The casino was suffused with blue light. Prominent at its center was a roulette table of rich polished wood. Mangan heard the
clack clack
as the wheel spun. To one side, a row of perhaps fifty or sixty
screens for digital poker, the players washed in their glow. Mangan saw blackjack and baccarat tables. The players were young women dressed in black, with numbers fixed to their uniforms. The women wore headsets, earphones, little tubular cameras. They swivelled their heads robotically, fixing their cameras on the cards, on the croupier or another player, laid their cards down slowly, carefully. And all, Mangan realized, at the remote command of some distant player in Beijing or Changsha or Wuhan.

And the visible clientele? Mangan made out Chinese kids, Shanghai hip, in quiet, nervous groups. Older Chinese men in poor suits, the maker’s label still on the left cuff, cadres from central China hemorrhaging someone else’s cash. Here, some Russians in sportswear and gold, sour-faced, dismissive, their Italian girls in couture frocks hanging on their arms, sullen. Willowy girls in cream
cheongsam
split to the thigh toted trays of martinis, iced bottles of vodka. And at the far end of the floor, on a low stage, to a subdued beat, two naked European girls performed a sex show, writhing and quivering in the half-light. As he walked past them, Mangan saw the gooseflesh on their thighs from the air conditioning’s chill.

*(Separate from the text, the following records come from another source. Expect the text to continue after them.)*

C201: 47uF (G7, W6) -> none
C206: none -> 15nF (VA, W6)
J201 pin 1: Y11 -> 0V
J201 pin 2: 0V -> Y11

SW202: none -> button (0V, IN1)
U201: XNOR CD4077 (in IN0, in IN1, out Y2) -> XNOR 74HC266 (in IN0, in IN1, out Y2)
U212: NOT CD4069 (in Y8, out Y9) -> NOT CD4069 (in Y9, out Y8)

They walked on, left the casino floor, entered a cavernous split-level marble lobby, a hissing, bubbling fountain at its center—to beat the listening devices, Mangan thought. He smelled cigar smoke. Men lounged on sofas of cream leather, staring at tablets, laptops, whispering into mobile phones.

Another lift. One of the cream-suited minders punched in a security code. They went up three floors and the doors opened into a suite.

“Here we are,” said the Clown.

And there he was, standing by the window, arms wide in welcome. He wore a gray suit and a white shirt open at the collar.

“Philip,” Rocky said, walking across the room to greet him. “Sorry for all this, this trouble for you.”

“Rocky,” he said.

“Come. Come and sit down.”

He took Mangan by the arm and walked him to a sofa. His grip
was hard, pulsing with tension. Mangan looked at him. His eyes were bright, feverish, his face moist, shiny. Two of the cream suits were by the lift door. The Clown stood behind him, slightly off to the side.